Production Minimization¶
This tutorial demonstrates GP-guided minimization on a real potential energy surface via an RPC oracle (PET-MAD universal ML potential).
From analytical to real PES¶
The preceding tutorials used analytical surfaces (Muller-Brown, LEPS) where the oracle is a function call. For real chemistry, the oracle is a computational engine: DFT, coupled cluster, or an ML potential.
ChemGP connects to external codes through two oracle interfaces:
RgpotOraclelinks directly to a potential via the rgpot C API (in-process, lowest latency)
RpcOracleconnects to an eOn serve instance via Cap’n Proto RPC (network, any backend that eOn supports)
Both implement the same interface: input Cartesian coordinates, output (energy, gradient).
PET-MAD via RPC¶
PET-MAD is a universal ML potential trained on the Alexandria dataset. It provides DFT-quality energies and forces at a fraction of the cost, making it useful as a production oracle for GP optimization.
The RPC environment requires eOn (>=2.11.1) and ASE. Install and verify:
pixi install -e rpc # install eOn, ASE, Rust toolchain
pixi run -e rpc serve-petmad # start PET-MAD server on localhost:12345
The server runs in the foreground. Open a second terminal for the examples. Verify connectivity with the smoke test:
cargo run --release --features rgpot --example rpc_smoke_test
The PET-MAD model weights are downloaded on first use (~500 MB) and cached by metatensor. Subsequent launches are near-instant.
To change the host or port, set RGPOT_HOST and RGPOT_PORT environment
variables before running examples.
Running GP minimization¶
cargo run --release --features rgpot --example petmad_minimize
This loads a system100 geometry (pre-minimized endpoints from the nebviz
reference pipeline), then runs GP-guided minimization with MolInvDistSE
kernel and const_sigma2 = 1.0.
Key configuration for molecular systems:
let mut cfg = MinimizationConfig::default();
cfg.conv_tol = 0.01; // eV/A force convergence
cfg.trust_metric = TrustMetric::Emd; // EMD for molecules
cfg.atom_types = atomic_numbers.clone();
cfg.fps_history = 20;
cfg.const_sigma2 = 1.0; // constant kernel for molecules
Convergence on system100 (C2H4NO, 9 atoms). GP minimization converges in 14 oracle calls vs 32 for classical L-BFGS at a 0.01 eV/A per-atom force threshold.¶
Differences from 2D examples¶
Aspect |
2D surfaces |
Real molecules |
|---|---|---|
Kernel |
CartesianSE |
MolInvDistSE |
Trust |
Euclidean |
EMD |
constsigma2 |
0.0 |
1.0 |
Convergence |
gradient L2 |
per-atom max force |
Oracle cost |
microseconds |
milliseconds-seconds |
The trust metric matters: EMD (Earth Mover’s Distance) measures structural similarity using interatomic distance distributions, while Euclidean distance can be misleading for molecules (a rigid rotation changes Euclidean distance but not the structure).

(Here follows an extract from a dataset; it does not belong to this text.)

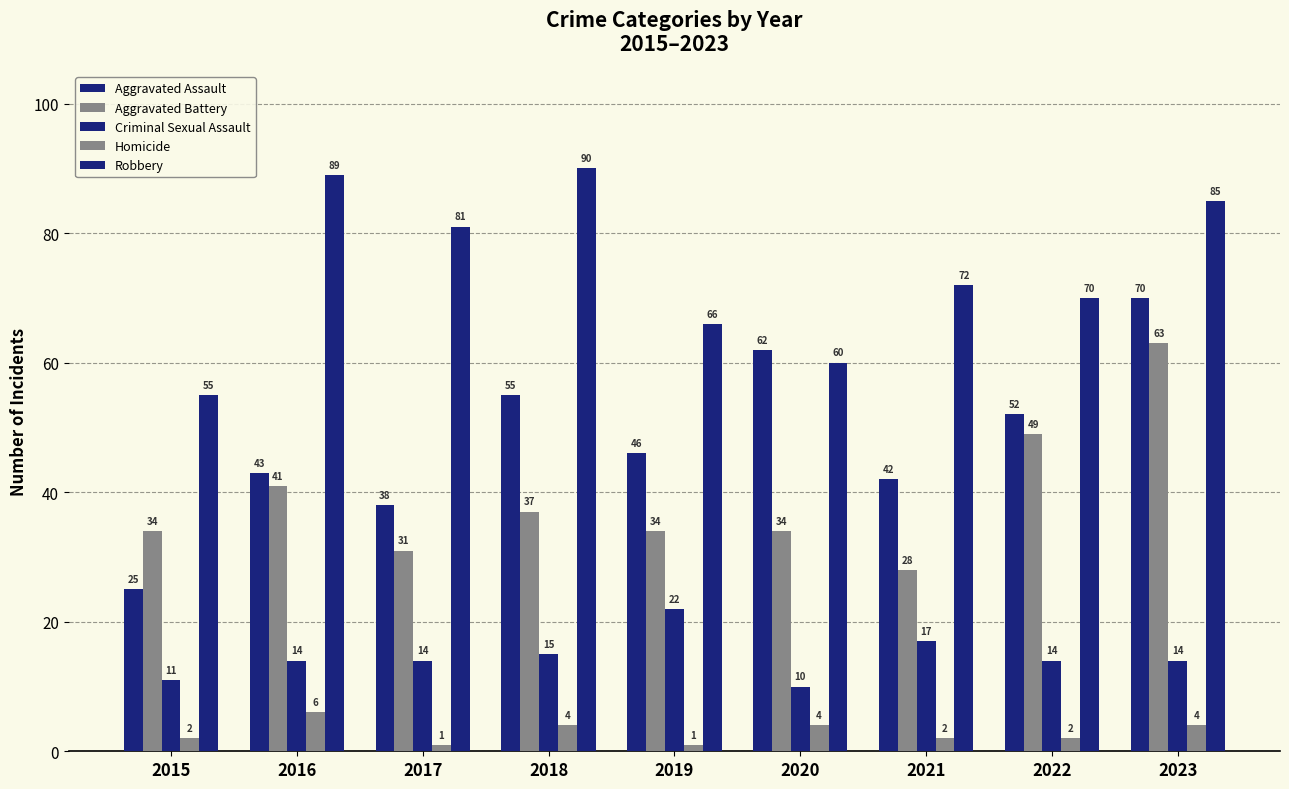

How many data points in Aggravated Assault are less than 46?

4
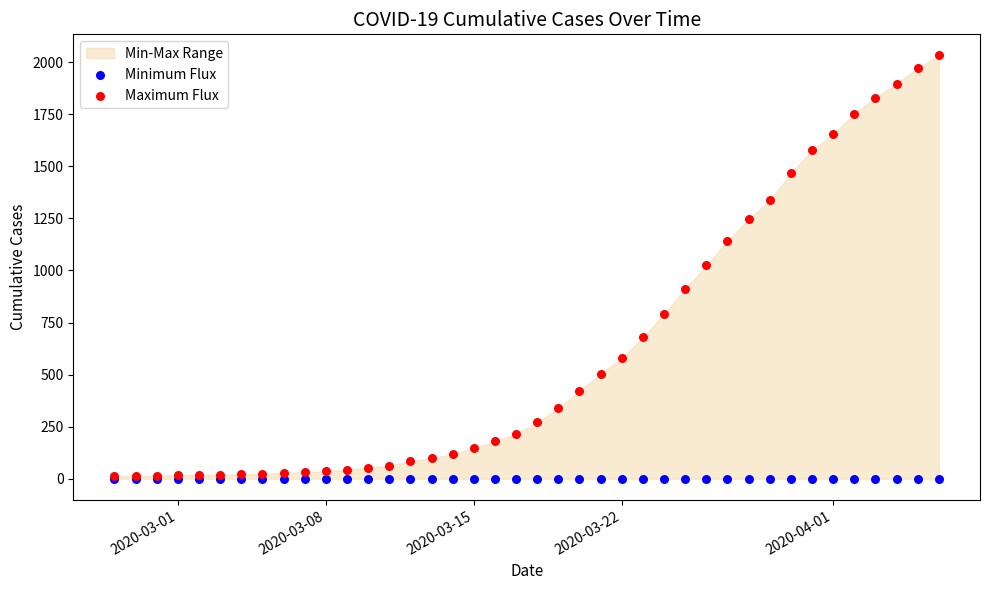

Which series contains the lowest Y value?

Minimum Flux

When to use GP minimization¶
GP-guided minimization is most valuable when:
The oracle is expensive (DFT: minutes per call, ML potentials: seconds)
The system is near a minimum (small corrections needed)
Gradients are available (mandatory for the GP energy+gradient model)
For cheap oracles (empirical force fields < 1ms per call), direct L-BFGS is faster because GP training overhead exceeds the oracle savings.